The Victorian era classic by Frances Hodgson Burnett had been popular for many years and was another of Selznick's childhood favourites. The screen rights were actually owned by Mary Pickford at the time, as she had starred in a silent version which had been one of her biggest successes, but she consented to Selznick's remake as his pictures would now be released through her company, United Artists.
The story was of a young widow and her son Ceddie living in 1880s Brooklyn, following the death of her husband, an English army captain. The captain's father, the Earl of Dorincourt in England, had denounced his son for marrying an American and had refused to have any contact with the young wife. At age nine, however, Ceddie is summoned to England to assume the title of Lord Fauntleroy, the Earl's successor. Ceddie's mother (whom he calls "Dearest") recognizes the great opportunity and convinces Ceddie to go to England, even though it will mean that she and Ceddie must live there in adjacent but separate houses because of the Earl of Dorincourt's dislike for her. Ceddie meets the Earl and soon begins to charm him through his politeness, courtesy, and common sense. The Earl starts to overcome his poor reputation for being uncaring and distant as a result, and the two are soon almost inseparable. At this point, a counter-claim for the title of Lord Fauntleroy is made by another woman and her ill-mannered son Tom. She claims that she was married to the Earl's eldest son and that her Tom thus takes precedence over Ceddie as the true heir to the Fauntleroy title. The Earl of Dorincourt is floored by this possibility and it seems that there is no way out until help comes from an unexpected source.

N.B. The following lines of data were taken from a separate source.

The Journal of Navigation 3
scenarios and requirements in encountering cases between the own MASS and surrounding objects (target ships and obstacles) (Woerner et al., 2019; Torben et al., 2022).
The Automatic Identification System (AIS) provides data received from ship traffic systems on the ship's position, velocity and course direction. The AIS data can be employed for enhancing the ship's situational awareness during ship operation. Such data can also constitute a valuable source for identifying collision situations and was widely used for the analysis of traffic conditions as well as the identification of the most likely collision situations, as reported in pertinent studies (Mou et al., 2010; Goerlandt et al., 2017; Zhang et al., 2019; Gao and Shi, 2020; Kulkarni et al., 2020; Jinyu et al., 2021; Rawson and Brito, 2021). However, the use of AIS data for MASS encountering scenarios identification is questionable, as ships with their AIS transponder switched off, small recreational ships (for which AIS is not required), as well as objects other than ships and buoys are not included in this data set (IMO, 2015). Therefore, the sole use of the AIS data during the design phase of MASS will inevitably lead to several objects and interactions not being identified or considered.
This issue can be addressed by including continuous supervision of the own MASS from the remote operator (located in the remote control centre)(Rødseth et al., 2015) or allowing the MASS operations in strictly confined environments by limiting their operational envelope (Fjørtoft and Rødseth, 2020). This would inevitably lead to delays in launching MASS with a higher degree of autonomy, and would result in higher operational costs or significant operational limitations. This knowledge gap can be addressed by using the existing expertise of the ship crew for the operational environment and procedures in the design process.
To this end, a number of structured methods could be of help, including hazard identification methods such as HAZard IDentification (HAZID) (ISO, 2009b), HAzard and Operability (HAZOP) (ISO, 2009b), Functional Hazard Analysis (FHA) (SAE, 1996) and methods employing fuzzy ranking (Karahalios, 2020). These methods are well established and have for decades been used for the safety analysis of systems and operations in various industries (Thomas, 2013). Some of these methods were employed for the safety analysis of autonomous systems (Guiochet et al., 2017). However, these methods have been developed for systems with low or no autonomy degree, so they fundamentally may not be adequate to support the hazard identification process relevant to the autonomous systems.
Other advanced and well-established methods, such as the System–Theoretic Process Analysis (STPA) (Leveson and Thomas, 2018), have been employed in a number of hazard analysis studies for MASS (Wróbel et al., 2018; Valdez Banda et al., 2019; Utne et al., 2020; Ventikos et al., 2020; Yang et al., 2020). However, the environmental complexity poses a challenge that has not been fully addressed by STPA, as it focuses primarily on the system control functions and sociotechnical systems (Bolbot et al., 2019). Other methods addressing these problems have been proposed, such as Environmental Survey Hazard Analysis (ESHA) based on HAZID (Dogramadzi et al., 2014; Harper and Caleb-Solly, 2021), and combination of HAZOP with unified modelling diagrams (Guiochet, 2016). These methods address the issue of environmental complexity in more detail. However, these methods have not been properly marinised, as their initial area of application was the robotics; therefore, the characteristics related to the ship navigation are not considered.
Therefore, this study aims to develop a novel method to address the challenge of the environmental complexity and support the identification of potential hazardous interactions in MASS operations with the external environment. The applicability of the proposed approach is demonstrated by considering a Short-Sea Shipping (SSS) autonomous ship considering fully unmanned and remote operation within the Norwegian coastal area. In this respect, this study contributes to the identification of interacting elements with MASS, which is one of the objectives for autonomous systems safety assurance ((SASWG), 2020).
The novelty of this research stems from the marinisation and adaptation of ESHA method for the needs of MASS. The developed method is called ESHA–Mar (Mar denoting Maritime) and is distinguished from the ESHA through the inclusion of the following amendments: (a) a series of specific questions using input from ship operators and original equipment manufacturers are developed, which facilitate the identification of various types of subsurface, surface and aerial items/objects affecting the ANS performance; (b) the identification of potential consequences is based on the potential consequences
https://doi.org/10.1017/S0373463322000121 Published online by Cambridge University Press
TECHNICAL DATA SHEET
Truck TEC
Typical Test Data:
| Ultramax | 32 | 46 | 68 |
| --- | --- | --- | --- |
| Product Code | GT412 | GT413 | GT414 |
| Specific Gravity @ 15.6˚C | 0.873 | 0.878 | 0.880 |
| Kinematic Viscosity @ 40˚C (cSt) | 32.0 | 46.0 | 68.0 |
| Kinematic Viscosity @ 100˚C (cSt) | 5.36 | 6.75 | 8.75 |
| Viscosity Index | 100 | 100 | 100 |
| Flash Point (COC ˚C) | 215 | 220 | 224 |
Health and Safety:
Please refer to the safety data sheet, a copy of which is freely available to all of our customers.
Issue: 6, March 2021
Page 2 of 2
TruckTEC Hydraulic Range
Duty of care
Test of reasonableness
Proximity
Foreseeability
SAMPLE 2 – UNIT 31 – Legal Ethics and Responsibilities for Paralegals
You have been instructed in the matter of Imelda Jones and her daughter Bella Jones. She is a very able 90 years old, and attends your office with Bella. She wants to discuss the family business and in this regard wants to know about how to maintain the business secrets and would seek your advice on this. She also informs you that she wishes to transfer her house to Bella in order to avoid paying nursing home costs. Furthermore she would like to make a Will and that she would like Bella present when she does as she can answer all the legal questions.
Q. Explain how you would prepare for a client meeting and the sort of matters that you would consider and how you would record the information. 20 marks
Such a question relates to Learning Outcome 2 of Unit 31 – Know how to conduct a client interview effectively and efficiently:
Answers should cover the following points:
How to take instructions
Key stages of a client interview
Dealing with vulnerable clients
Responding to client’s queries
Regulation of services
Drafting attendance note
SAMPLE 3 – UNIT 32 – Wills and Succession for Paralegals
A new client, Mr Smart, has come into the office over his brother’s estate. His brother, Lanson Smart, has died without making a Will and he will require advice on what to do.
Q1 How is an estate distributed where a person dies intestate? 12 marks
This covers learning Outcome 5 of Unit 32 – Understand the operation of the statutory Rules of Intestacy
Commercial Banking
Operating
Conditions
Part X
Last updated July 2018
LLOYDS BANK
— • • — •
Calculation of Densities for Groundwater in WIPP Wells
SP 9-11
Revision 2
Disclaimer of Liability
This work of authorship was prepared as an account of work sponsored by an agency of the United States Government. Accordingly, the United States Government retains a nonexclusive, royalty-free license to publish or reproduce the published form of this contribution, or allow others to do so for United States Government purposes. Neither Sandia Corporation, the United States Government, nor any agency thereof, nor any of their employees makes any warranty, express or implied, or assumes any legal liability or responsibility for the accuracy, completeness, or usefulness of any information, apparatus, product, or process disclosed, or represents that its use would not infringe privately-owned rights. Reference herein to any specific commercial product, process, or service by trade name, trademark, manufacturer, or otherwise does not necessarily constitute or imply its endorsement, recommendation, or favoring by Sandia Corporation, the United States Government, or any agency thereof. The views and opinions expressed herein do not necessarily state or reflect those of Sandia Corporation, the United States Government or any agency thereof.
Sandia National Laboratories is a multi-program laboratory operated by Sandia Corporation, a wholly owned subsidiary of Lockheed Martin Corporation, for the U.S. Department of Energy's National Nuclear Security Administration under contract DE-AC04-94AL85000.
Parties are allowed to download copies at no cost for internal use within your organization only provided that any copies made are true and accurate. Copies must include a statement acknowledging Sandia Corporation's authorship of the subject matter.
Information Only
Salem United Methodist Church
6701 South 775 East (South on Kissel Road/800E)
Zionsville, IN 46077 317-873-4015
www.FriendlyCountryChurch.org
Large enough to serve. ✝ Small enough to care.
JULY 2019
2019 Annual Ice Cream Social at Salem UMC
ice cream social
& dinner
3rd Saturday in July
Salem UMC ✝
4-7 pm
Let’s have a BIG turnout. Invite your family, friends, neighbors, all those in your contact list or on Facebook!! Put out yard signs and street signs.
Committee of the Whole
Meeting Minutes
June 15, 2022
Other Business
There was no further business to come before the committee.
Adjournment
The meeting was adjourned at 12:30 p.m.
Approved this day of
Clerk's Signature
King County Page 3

Selznick's best casting decision was to secure Freddie Bartholemew's services from MGM to play Ceddie. Bartholemew was quite an outstanding young actor who could convey the various nuances of the character. He always had an aristocratic air about him that was obviously essential for the role at hand, but he could get down and dirty when needed. In Little Lord Fauntleroy, he needed to early on in order to deal with a gang of neighbourhood bullies who try to take his new bicycle. His willingness to mix it up if ultimately needed even though he'd rather reason his way out of it brings a dimension to the character that lifts it above so many others of its kind. Bartholemew was able to convey that dimension believably. To play Dearest, Selznick enticed Dolores Costello to return to the screen. Costello had been a reliable leading lady of silent films with a few roles in early sound films and was for a time married to John Barrymore (hence her cast listing as Dolores Costello Barrymore). As with the role of Ceddie, that of Dearest was more than skin deep. The surface, or outer, appearance of the character was one of reliance on others (somewhat akin to David Copperfield's Dora), but that hid a strength of purpose that was mainly manifest in how she deals with the Earl. Costello balanced the two aspects most effectively.
For the rest of the roles, Selznick assembled a fine cast of familiar faces. For the American component of the story, we have Guy Kibbee as Mr. Hobbs, Mickey Rooney as Dick (Ceddie's pal of the streets), Una O'Connor as Mary, and Jessie Ralph as the apple woman. For the British component, the Hollywood English contingent was out in force: C. Aubrey Smith superb as the Earl of Dorincourt, Henry Stephenson as the Earl's solicitor Havisham, and E.E. Clive as Sir Harry Lorridaile. Hollywood nearly always succeeded in giving a real British feel (if somewhat idealized) to the films that required it and it did so here again most emphatically.
The film is competently directed by John Cromwell from a screenplay by Hugh Walpole with the usual contributions by Selznick himself. The final production cost was a little over $500,000 - somewhat high for the time, but the film was well received and apparently returned a nice profit. It deserved to. Watching the final product is an entirely enjoyable experience. The story is solid and the acting top-notch - all contributing to a general feeling at the end of having spent a pleasant hour and forty minutes among friends.
Now Kino Lorber has released the film on Blu-ray as an authorized edition of its Selznick Collection via the collection of George Eastman House. The 1.37:1 Blu-ray image is far and away the best the film has ever looked on home video. There are some scratches and speckles to be sure, but the image actually looks quite sharp a lot of the time, and image detail is very good, characterized by a very agreeable grayscale. Modest film grain is clearly apparent, but not apparent is any untoward digital manipulation. The mono LPCM sound is workable enough in terms of clear dialogue, but there are some crackle, variable volume levels, and low hiss that can intrude at times. The film’s score is the work of the well-known Max Steiner. Disappointingly, the disc offers no supplements about the film. There are only a few trailers of several of Kino’s other classic Blu-ray releases.
The film easily stands on its own two feet, however, and on Kino’s Blu-ray release rates a very easy recommended purchase however.